• Dataset records
_ _ _ _ _
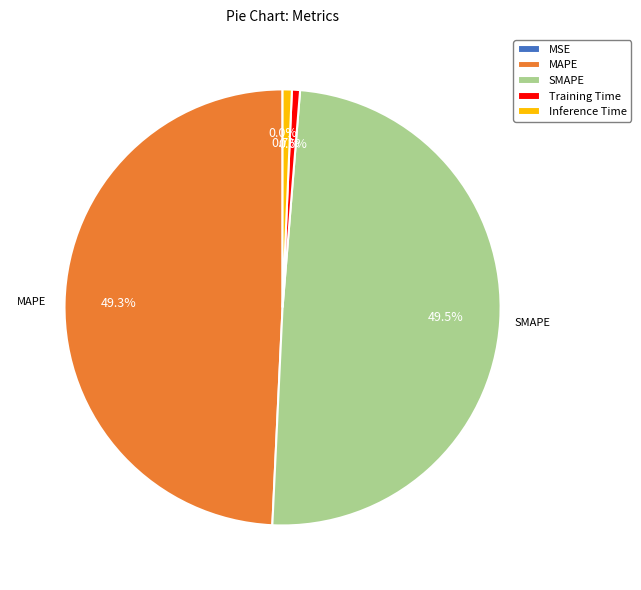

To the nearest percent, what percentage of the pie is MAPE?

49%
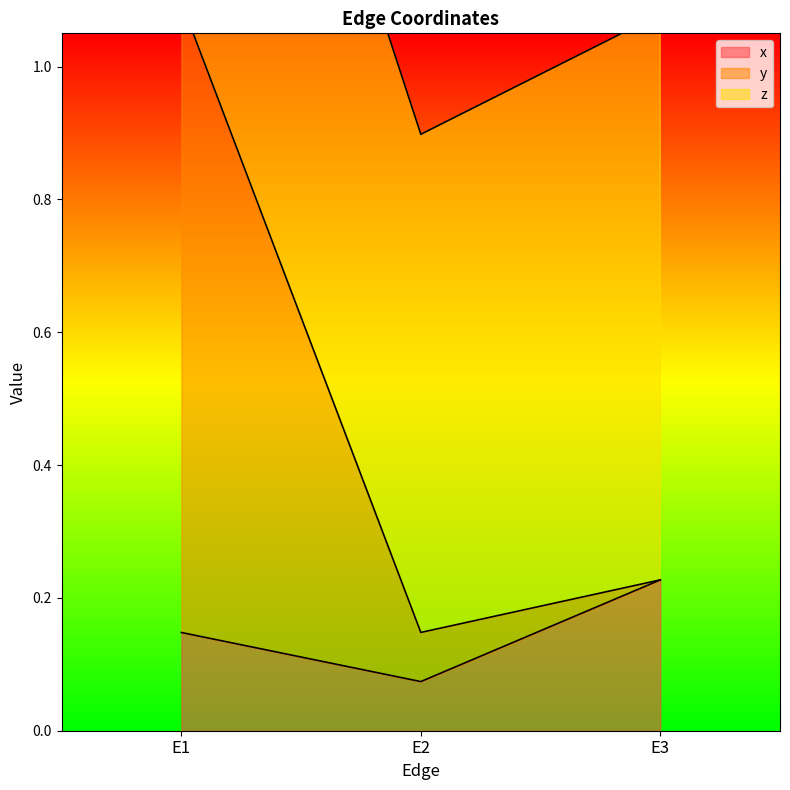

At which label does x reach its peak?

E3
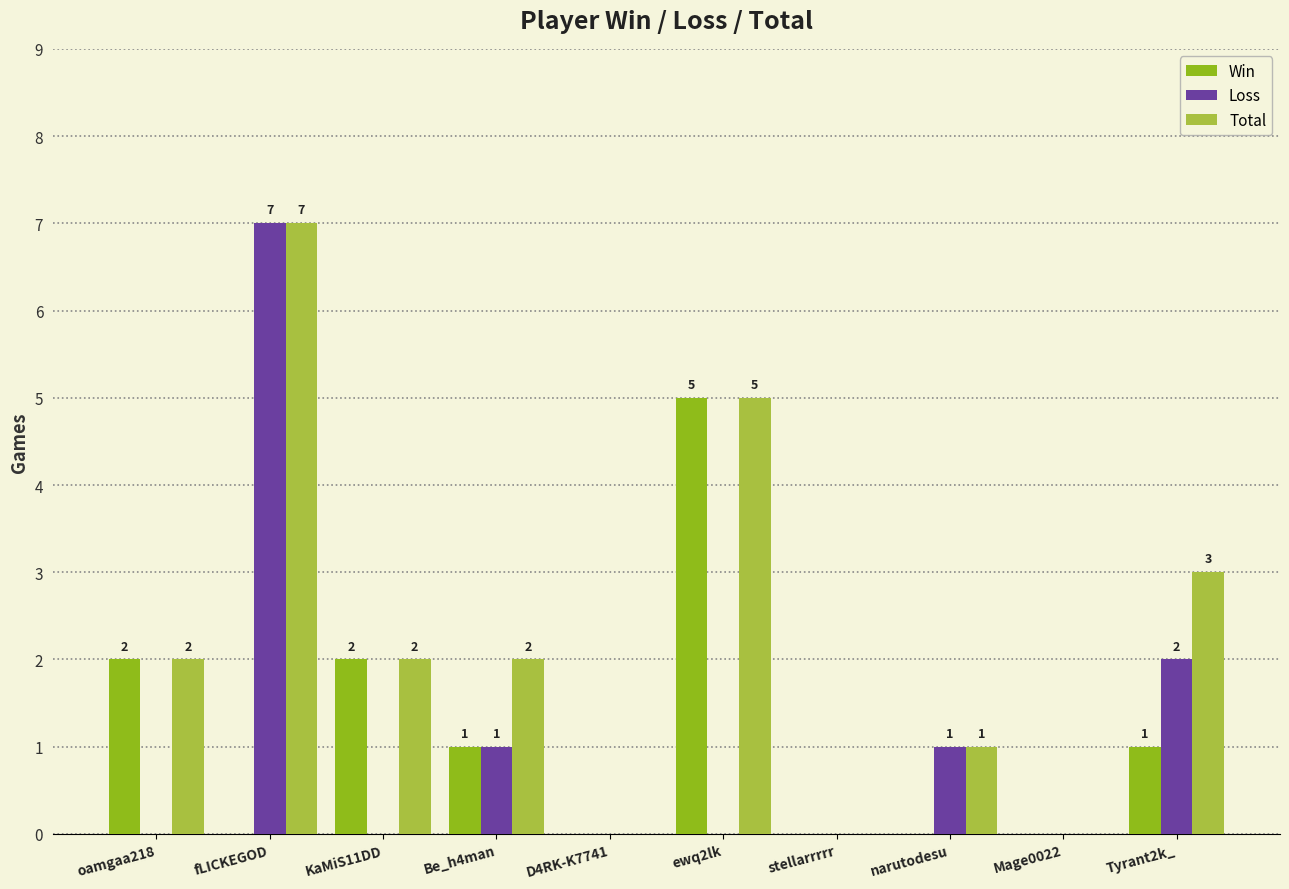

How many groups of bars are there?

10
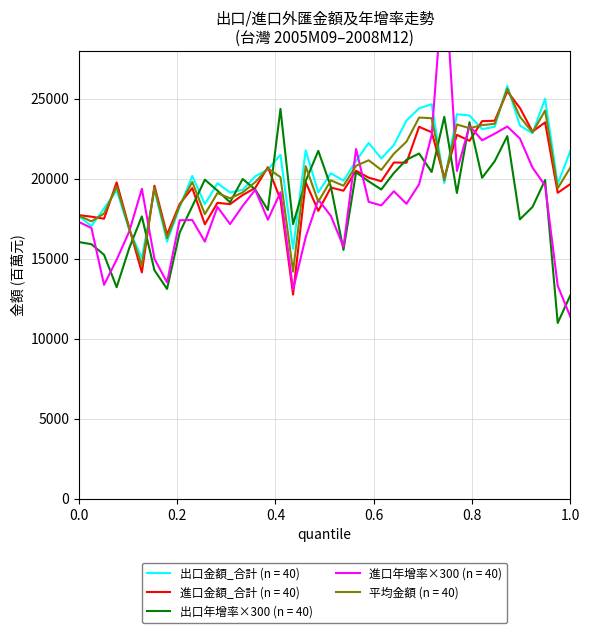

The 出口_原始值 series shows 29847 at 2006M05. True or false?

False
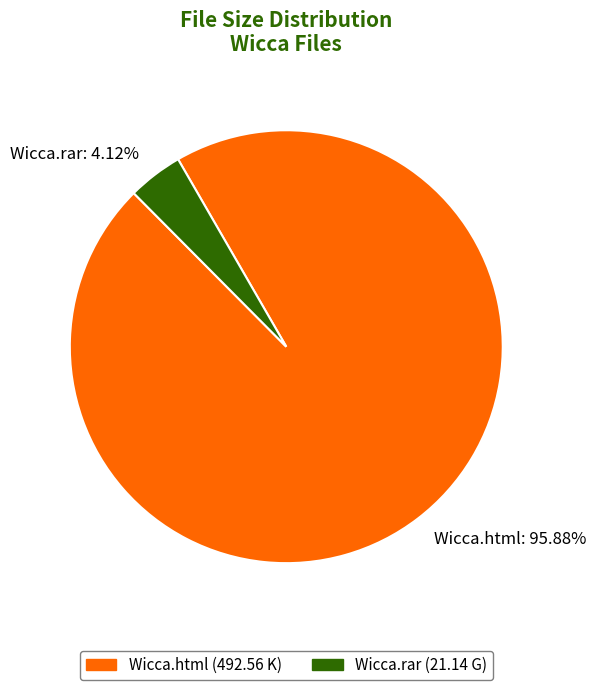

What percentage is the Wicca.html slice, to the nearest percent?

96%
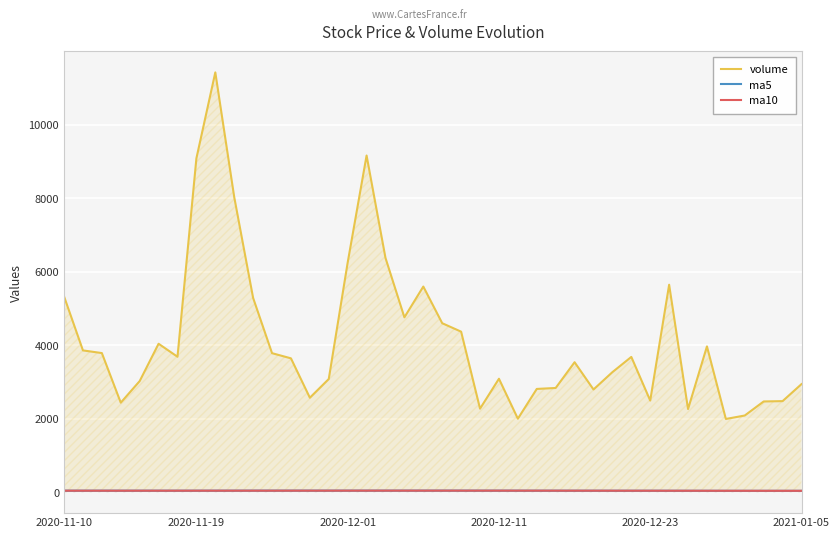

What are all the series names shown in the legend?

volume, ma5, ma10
_ _ _ _ _
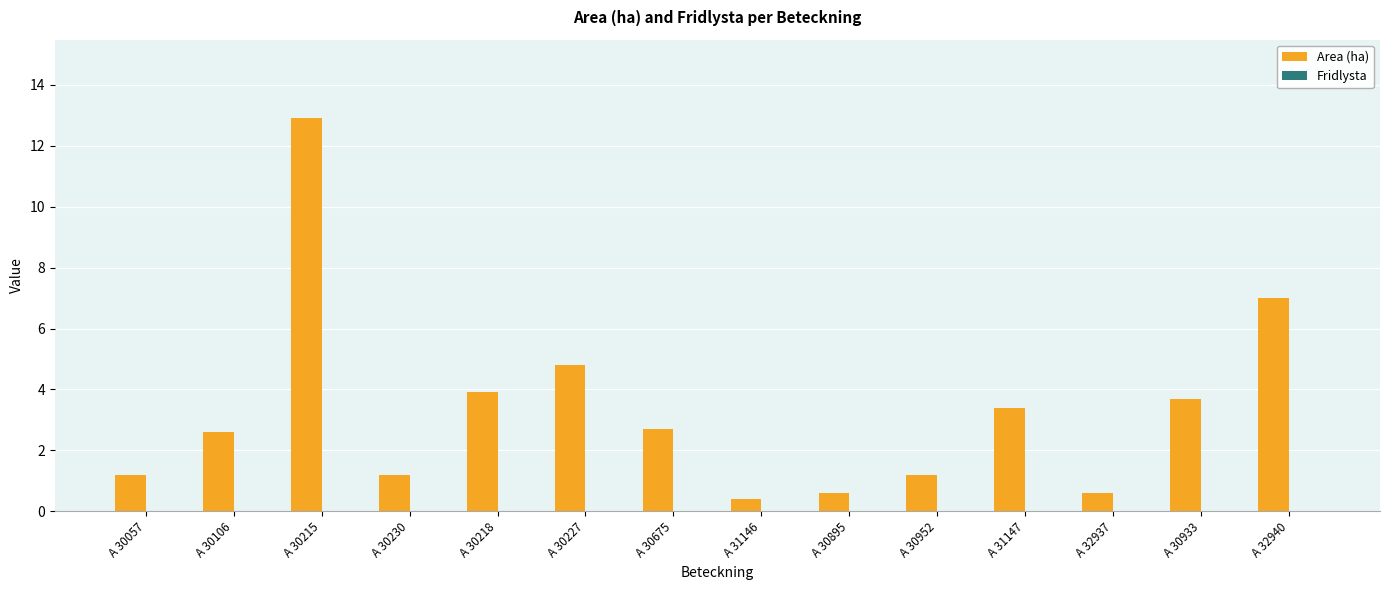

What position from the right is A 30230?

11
_ _ _ _ _
• What the task requires
Rewrite everything in the rows from the line containing "To the nearest percent, what" down to the line containing "What are all", swapping "percentage" for "share" and leaving everything else unchanged. Leave out the pictures.

• Answer box
To the nearest percent, what share of the pie is MAPE?

49%

At which label does x reach its peak?

E3

How many groups of bars are there?

10

The 出口_原始值 series shows 29847 at 2006M05. True or false?

False

What share is the Wicca.html slice, to the nearest percent?

96%

What are all the series names shown in the legend?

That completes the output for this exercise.